Ann Plast Surg. 2020 Feb;84(2):154-162. doi: 10.1097/SAP.0000000000002063.
Current operative treatment for advanced thumb carpometacarpal (CMC) joint arthritis mainly constitutes complete trapeziectomy with or without additional stabilizing procedures. However, it is unclear whether the additional procedures influence overall clinical outcomes. Therefore, the purpose of this study was to evaluate the effectiveness of our posttrapeziectomy suture suspensionplasty technique, performed using the abductor pollicis longus and flexor carpi radialis tendons, in patients with advanced thumb CMC arthritis.
We evaluated 36 thumbs of 35 patients with advanced thumb CMC arthritis treated with combined operative excision of trapezium followed by a suture suspensionplasty using flexor carpi radialis and abductor pollicis longus tendons. We used a minimal volar approach to create a sling construct with a nonabsorbable suture material, which could support the thumb metacarpal base without pin fixation or tendon transfer. For radiographic evaluation, we used the ratio of the radial metacarpal subluxation to metacarpal articular width, estimated from the bilateral stress-view radiographic images of the thumb, and calculated the trapezial space ratio by dividing the trapezial space height by the proximal phalangeal length. The clinical outcomes were evaluated using the visual analog scale and disabilities of the arm, shoulder, and hand scores, along with evaluation of the improvement in both postoperative range of motion and strength recovery.
The mean duration of follow-up was 26 months (range, 18-60 months). The average visual analog scale and disabilities of the arm, shoulder, and hand scores decreased from 5.9 to 0.4 and from 51.6 to 27.0, respectively. The range of motion during palmar abduction and opposition of the metacarpophalangeal joint improved with an increase in mean value from 49.1 degrees to 54.1 degrees, and from 7.8 to 9.3 Kapandji score, respectively. The grip and key pinch strengths showed no significant changes from mean preoperative values of 13.3 kg and 3.8 kg to 13.2 kg and 3.2 kg, respectively, as measured at the 18-month follow-up.
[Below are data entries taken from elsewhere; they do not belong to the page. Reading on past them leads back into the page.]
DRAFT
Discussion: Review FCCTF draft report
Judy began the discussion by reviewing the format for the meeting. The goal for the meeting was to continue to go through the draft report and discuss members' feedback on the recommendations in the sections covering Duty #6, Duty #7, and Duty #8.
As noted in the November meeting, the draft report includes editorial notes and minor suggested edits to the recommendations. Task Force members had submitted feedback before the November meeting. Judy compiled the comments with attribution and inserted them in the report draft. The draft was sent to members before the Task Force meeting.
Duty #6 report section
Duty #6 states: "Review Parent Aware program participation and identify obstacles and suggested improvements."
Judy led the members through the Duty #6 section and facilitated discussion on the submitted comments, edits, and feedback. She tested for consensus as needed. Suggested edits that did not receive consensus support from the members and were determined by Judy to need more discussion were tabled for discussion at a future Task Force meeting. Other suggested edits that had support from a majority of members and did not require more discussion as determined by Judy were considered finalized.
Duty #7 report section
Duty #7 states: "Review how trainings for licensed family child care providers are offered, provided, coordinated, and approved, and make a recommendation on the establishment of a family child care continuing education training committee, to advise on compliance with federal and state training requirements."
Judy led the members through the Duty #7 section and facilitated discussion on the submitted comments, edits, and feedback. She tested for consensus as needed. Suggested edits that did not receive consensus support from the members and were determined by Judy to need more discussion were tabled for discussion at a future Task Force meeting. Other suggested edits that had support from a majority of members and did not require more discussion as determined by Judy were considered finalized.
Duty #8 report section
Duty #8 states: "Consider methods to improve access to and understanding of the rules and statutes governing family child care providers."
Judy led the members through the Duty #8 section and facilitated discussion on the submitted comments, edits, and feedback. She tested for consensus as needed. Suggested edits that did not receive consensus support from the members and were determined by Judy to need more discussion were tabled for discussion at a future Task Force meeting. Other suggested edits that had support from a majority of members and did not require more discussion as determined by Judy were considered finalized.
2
Our suture suspensionplasty technique has several advantages including minimal invasive approach, short operative time, cost-effectiveness, and early mobilization. We suggest that it can be used as an effective, alternative stabilization method after a complete trapeziectomy.
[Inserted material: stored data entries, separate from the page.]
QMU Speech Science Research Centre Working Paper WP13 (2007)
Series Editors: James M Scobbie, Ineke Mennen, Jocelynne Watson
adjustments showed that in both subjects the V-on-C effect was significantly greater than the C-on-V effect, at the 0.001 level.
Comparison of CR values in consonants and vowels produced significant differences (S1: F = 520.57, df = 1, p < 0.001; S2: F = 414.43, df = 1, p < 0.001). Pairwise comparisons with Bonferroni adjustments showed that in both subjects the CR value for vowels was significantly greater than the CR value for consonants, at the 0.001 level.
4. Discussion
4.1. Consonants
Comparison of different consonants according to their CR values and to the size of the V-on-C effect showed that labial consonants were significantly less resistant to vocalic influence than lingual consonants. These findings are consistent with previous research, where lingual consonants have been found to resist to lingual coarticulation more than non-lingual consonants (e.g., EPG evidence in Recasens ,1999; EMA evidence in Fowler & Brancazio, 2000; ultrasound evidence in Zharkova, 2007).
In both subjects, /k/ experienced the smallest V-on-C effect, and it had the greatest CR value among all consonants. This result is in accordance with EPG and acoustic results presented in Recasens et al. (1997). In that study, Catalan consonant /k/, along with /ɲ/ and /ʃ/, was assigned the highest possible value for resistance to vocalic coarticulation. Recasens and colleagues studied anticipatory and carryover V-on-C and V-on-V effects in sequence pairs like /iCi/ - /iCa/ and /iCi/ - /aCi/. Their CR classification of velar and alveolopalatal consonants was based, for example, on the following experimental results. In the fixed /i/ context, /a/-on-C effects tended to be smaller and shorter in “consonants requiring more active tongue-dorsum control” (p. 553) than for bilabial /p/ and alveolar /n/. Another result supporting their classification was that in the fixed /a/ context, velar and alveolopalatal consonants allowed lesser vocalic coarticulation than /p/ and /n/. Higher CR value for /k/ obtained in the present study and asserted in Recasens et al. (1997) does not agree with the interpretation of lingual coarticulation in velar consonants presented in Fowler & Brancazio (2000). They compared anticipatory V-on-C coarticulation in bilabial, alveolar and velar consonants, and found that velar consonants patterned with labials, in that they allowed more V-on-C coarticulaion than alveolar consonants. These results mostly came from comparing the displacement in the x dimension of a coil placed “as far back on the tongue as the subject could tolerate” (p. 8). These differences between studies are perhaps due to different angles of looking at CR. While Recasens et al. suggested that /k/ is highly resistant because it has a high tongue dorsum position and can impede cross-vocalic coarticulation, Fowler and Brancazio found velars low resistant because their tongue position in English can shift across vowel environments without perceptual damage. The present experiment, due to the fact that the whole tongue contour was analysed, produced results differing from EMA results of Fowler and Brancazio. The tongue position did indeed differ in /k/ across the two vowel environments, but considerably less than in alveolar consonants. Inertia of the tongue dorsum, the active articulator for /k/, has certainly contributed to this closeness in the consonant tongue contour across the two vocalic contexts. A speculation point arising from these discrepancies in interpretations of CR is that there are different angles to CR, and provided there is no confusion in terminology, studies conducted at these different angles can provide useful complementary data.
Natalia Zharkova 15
目前晚期拇指腕掌(CMC)关节关节炎的手术治疗主要包括单纯大多角骨切除术或联合其他稳定手术。然而,额外的手术是否会影响整体临床疗效尚不清楚。因此,本研究的目的是评估我们使用拇长展肌和桡侧腕屈肌腱进行大多角骨切除术后缝线悬吊成形术治疗晚期拇指CMC关节炎患者的有效性。
我们评估了35例晚期拇指CMC关节炎患者的36根拇指,这些患者接受了联合手术切除大多角骨,随后使用桡侧腕屈肌和拇长展肌腱进行缝线悬吊成形术。我们采用最小掌侧入路,用不可吸收缝线材料构建吊带结构,该结构可在不使用钢针固定或肌腱转移的情况下支撑拇指掌骨基底。对于影像学评估,我们通过拇指双侧应力位X线片估计桡侧掌骨半脱位与掌骨关节宽度的比值,并通过将大多角骨间隙高度除以近节指骨长度来计算大多角骨间隙比值。临床疗效采用视觉模拟评分法、手臂、肩部和手部功能障碍评分进行评估,并评估术后活动范围和力量恢复的改善情况。
平均随访时间为26个月(范围18 - 60个月)。平均视觉模拟评分和手臂、肩部和手部功能障碍评分分别从5.9降至0.4,从51.6降至27.0。掌指关节掌侧外展和对掌时的活动范围有所改善,平均值分别从49.1度增加到54.1度,从7.8增加到9.3 Kapandji评分。在18个月随访时测量,握力和钥匙捏力从术前平均值13.3 kg和3.8 kg分别变化至13.2 kg和3.2 kg,无显著变化。
我们的缝线悬吊成形术技术具有多种优点,包括微创入路、手术时间短、成本效益高和早期活动。我们建议它可作为大多角骨完全切除术后一种有效的替代稳定方法。